Student Research: Ralph A. Perona
MS, , 1992
Predicting Volatile Organic Compound Emissions from In-Vessel Municipal Solid Waste Composting
Composting of municipal solid waste (MSW) is being investigated as an alternative to landfilling for the organic fraction of the waste stream. MSW is known to contain volatile organic compounds (VOCs) at concentrations as high as 0.1% by weight. The high temperatures and mechanical aeration associated with composting are likely to contribute to the stripping of VOCs which might present occupational health risks. However, the rates of volatilization and their dependence on the characteristics of both the VOC and the composting conditions have not yet been quantified. Use of finished compost as a biofilter to absorb odorous compounds in an air stream has also been proposed.
The objective of this research is the development of a mathematical model which describes the physical processes involved in phase exchange in composting MSW. The model employs the fugacity approach to predict emissions of a VOC in exhaust air from a composting vessel over time.

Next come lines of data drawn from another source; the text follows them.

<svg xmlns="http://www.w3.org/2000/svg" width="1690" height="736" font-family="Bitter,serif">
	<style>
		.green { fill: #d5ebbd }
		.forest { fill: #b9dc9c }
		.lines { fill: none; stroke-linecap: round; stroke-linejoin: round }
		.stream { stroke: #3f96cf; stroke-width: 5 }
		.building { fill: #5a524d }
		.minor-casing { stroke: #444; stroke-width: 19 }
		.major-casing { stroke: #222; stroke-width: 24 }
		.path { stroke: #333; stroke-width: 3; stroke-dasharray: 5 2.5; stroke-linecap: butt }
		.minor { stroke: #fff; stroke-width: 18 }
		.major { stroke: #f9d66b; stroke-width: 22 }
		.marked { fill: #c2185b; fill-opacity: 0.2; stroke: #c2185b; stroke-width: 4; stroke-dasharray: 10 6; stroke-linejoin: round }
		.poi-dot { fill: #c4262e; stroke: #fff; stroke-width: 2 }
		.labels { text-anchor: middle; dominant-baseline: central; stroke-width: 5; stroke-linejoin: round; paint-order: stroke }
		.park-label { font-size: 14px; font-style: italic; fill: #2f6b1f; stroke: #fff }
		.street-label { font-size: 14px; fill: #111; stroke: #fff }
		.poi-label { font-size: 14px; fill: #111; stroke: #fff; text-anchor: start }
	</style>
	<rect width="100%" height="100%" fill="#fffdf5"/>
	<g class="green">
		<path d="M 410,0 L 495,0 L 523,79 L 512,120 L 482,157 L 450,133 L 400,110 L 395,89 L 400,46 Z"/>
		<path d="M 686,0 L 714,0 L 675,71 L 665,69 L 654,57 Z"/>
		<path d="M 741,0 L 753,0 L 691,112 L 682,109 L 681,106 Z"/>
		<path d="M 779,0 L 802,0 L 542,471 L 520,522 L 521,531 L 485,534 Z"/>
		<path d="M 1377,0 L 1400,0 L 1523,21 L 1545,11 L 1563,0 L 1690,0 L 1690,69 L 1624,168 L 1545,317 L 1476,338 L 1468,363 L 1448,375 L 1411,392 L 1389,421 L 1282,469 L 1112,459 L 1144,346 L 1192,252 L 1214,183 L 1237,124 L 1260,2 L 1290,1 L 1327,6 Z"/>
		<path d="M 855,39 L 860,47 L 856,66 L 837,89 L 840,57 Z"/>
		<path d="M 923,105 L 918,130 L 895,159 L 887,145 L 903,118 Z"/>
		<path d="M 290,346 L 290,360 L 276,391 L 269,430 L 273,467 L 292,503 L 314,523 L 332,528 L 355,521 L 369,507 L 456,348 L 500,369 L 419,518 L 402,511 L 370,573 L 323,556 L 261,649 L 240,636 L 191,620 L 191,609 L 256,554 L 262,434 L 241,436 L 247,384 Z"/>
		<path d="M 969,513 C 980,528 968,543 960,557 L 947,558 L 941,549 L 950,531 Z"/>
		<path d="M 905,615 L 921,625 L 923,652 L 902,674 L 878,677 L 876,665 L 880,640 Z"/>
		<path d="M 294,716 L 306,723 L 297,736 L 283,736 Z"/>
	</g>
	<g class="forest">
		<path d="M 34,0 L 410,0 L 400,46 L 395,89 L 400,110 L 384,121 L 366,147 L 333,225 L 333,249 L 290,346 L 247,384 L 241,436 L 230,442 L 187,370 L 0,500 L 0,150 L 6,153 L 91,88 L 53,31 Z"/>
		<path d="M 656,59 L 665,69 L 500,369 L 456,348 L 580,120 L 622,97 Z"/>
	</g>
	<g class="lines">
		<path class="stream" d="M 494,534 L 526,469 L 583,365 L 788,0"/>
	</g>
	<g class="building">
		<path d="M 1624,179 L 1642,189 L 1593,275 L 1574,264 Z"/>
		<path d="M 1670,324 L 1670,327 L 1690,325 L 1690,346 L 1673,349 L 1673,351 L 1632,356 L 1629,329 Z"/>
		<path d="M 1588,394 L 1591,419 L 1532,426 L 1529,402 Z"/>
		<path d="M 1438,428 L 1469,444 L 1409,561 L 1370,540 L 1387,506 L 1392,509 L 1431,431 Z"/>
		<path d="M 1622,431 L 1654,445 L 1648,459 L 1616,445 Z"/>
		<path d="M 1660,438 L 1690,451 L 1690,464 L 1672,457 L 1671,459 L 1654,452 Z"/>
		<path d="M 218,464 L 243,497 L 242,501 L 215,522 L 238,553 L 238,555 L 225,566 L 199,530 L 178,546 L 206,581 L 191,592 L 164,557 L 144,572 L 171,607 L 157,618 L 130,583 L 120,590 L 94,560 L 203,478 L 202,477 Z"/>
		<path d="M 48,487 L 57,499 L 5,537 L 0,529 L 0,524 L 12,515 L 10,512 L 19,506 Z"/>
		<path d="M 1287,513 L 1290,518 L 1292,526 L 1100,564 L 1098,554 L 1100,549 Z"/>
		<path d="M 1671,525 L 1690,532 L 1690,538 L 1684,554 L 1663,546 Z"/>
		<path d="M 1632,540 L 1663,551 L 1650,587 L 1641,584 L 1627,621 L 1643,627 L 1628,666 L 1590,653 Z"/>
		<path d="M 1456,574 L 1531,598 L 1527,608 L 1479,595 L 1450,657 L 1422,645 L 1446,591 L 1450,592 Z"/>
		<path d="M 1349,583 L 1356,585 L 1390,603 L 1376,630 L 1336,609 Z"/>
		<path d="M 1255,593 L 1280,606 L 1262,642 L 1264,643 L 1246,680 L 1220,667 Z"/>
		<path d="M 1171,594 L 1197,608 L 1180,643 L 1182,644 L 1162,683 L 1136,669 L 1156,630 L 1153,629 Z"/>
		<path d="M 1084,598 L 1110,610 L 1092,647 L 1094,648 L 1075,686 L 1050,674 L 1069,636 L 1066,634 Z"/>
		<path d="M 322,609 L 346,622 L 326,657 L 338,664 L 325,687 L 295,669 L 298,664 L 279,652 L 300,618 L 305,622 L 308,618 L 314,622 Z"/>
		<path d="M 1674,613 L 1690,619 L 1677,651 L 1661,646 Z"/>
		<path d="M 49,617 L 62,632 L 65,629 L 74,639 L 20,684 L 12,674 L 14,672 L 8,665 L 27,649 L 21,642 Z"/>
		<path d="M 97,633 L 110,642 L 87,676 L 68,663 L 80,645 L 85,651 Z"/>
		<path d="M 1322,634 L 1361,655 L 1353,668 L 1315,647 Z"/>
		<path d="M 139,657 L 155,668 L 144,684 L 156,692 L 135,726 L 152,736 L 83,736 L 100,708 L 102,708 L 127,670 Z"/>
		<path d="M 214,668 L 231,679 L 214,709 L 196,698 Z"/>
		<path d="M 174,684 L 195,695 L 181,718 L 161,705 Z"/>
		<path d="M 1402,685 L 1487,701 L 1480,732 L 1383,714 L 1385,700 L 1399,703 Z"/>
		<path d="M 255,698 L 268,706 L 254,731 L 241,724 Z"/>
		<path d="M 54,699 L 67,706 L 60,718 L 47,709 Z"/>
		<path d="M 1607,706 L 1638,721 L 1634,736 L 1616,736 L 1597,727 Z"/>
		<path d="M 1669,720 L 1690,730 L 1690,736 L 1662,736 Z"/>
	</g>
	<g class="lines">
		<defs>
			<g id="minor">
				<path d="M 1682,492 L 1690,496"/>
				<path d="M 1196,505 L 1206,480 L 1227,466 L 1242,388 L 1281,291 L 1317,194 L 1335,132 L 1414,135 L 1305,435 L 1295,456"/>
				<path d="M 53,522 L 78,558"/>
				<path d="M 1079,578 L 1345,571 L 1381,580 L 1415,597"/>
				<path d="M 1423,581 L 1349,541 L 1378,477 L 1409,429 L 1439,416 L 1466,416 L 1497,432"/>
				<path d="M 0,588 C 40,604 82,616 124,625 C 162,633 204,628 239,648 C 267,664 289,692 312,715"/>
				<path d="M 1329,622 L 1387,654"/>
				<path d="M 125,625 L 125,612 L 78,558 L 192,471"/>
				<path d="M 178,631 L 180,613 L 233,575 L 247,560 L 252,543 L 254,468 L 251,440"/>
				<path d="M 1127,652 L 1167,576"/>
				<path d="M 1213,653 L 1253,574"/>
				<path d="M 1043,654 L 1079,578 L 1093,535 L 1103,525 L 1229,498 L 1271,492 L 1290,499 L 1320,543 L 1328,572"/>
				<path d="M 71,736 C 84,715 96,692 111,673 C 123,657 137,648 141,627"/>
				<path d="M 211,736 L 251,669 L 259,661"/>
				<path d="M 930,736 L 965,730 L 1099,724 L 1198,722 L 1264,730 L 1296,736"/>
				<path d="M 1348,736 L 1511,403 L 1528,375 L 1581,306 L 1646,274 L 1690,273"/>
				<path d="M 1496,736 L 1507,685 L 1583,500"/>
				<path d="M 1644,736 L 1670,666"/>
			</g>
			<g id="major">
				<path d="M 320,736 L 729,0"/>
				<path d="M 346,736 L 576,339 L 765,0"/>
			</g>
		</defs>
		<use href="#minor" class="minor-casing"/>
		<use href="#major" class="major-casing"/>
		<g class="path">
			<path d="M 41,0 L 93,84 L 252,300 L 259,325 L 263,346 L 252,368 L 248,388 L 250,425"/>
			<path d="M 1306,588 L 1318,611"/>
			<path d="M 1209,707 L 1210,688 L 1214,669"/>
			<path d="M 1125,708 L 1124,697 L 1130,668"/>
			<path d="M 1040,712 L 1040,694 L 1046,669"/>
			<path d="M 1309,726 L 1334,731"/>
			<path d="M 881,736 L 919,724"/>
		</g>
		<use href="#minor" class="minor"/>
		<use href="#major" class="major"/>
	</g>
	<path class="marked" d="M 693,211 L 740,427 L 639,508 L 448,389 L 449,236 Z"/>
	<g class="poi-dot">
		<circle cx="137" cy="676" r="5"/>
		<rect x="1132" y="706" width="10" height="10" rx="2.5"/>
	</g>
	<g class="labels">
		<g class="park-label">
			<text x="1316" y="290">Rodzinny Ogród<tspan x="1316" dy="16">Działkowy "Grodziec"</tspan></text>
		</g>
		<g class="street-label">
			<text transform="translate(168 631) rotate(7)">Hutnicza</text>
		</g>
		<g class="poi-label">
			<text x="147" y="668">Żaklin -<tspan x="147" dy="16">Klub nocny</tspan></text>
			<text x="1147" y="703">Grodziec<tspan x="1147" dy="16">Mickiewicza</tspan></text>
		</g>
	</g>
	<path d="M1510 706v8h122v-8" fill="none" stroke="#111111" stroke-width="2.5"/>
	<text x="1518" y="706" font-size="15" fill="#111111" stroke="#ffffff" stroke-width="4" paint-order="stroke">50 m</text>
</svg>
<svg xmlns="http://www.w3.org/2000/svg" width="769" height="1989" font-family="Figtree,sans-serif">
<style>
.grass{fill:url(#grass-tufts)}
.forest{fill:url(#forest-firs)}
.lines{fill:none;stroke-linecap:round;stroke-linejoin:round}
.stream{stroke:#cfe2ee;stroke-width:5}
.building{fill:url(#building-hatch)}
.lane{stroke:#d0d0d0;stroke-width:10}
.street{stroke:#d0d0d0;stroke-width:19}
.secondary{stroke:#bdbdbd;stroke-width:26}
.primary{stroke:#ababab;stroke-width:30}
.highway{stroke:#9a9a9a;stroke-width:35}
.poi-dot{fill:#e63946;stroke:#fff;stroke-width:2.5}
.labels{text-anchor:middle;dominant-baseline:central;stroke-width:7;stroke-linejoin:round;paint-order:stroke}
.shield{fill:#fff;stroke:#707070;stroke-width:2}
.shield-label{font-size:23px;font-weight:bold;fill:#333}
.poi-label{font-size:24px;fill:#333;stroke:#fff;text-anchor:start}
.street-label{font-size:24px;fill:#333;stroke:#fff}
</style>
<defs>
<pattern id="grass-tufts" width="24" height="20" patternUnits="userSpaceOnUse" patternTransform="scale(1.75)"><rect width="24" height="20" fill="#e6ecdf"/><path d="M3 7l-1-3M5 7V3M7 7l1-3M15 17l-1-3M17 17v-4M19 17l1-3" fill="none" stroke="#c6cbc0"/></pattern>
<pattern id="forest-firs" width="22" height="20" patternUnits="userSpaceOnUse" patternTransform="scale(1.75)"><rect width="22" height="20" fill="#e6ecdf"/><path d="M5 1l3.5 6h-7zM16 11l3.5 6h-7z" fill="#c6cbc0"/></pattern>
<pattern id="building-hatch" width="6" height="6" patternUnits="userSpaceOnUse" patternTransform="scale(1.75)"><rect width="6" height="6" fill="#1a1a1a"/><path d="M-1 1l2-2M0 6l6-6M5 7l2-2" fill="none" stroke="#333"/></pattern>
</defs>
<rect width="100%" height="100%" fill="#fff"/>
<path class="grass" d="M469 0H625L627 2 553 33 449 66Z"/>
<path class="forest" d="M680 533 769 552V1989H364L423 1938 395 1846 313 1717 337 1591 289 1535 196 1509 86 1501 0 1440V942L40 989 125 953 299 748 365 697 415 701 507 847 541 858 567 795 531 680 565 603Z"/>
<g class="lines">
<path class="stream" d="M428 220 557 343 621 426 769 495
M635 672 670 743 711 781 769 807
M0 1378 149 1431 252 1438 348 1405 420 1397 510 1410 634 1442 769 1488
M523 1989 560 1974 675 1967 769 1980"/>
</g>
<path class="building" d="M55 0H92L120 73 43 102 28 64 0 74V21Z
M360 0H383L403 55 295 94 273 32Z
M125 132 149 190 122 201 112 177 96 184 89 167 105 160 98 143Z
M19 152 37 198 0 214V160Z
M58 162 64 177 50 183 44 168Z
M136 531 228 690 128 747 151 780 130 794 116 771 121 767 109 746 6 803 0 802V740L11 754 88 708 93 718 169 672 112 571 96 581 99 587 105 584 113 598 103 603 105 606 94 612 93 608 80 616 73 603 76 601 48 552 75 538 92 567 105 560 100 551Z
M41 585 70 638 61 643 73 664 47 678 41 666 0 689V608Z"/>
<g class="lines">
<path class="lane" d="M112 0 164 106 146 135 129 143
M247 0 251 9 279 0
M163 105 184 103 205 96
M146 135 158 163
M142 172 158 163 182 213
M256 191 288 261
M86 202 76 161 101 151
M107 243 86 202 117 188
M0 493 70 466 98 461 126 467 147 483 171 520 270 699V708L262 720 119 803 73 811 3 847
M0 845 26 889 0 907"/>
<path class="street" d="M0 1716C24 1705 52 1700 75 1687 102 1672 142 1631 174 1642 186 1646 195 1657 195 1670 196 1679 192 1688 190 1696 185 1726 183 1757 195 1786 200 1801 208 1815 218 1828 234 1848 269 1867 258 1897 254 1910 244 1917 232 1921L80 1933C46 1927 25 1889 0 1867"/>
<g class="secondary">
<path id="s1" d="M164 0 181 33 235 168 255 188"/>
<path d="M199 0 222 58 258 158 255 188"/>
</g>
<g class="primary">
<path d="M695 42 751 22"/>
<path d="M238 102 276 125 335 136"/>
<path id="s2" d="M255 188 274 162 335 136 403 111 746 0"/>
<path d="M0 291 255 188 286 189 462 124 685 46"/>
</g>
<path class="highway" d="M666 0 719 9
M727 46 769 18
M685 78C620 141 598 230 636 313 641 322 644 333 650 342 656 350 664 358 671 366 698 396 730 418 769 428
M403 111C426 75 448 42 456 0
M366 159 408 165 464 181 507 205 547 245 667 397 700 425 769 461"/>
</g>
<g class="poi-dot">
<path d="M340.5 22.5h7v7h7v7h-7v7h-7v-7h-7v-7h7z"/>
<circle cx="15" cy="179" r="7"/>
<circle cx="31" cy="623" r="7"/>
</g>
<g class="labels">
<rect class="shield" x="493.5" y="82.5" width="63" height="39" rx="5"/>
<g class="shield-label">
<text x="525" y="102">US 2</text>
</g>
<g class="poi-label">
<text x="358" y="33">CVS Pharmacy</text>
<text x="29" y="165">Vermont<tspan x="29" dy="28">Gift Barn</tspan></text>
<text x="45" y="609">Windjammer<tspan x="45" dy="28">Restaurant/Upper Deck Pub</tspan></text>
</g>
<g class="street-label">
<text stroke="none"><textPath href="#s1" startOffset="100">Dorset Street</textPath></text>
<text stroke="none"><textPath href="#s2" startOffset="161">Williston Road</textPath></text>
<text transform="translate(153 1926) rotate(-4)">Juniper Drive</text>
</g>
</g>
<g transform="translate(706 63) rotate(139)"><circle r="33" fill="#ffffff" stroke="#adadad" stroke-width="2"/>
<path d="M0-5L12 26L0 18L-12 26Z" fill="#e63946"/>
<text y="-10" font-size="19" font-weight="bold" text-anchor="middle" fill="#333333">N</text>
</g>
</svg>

Initial equilibrium of the VOC among the sorbent, water, and air phases of the MSW is assumed.
Model corroboration was performed utilizing a mini-composting system and media obtained from a commercial MSW composting facility. Waste spiked with volatile tracers was placed in sealed buckets held at a constant temperature. After equilibration, air was drawn through the waste at a fixed rate. At intervals an air sample from each pail was taked and analyzed for tracer concentration.
Experimental results confirm that VOCs are relatively easily stripped from MSW compost. Modeling results indicate that the model is capable of quantitative prediction of initial air phase tracer concentration and qualitative prediction of variation in emissions with air flow. Refinements in data collection methodology are required for more accurate calibration of model output.